-- Problem requirements --
Please extract every line of the material below that contains the word "concerne", and copy each one in full.

-- Data section --
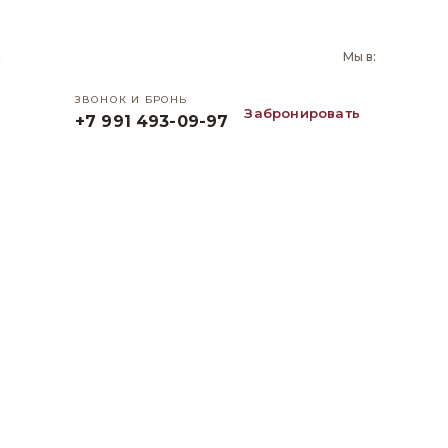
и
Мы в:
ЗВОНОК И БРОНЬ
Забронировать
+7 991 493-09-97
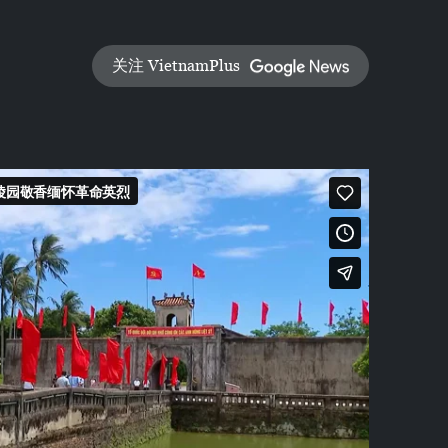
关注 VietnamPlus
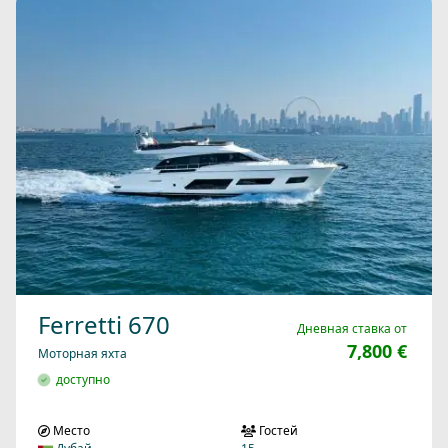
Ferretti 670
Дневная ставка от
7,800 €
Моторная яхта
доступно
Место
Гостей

---

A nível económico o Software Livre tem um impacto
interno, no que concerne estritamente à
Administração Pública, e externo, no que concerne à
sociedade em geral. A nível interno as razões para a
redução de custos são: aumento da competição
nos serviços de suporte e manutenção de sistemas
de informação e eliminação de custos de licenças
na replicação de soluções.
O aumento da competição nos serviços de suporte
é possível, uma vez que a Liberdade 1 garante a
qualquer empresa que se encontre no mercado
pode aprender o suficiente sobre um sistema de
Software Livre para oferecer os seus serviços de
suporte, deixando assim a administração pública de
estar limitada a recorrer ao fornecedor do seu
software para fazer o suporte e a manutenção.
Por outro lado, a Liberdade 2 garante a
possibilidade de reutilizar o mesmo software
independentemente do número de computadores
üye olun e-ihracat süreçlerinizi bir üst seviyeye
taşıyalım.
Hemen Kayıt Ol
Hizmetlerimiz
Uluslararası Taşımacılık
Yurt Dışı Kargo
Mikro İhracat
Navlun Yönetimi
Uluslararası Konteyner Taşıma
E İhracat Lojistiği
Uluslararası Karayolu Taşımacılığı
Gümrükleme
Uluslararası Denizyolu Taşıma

-- Solution for this problem --
interno, no que concerne estritamente à
Administração Pública, e externo, no que concerne à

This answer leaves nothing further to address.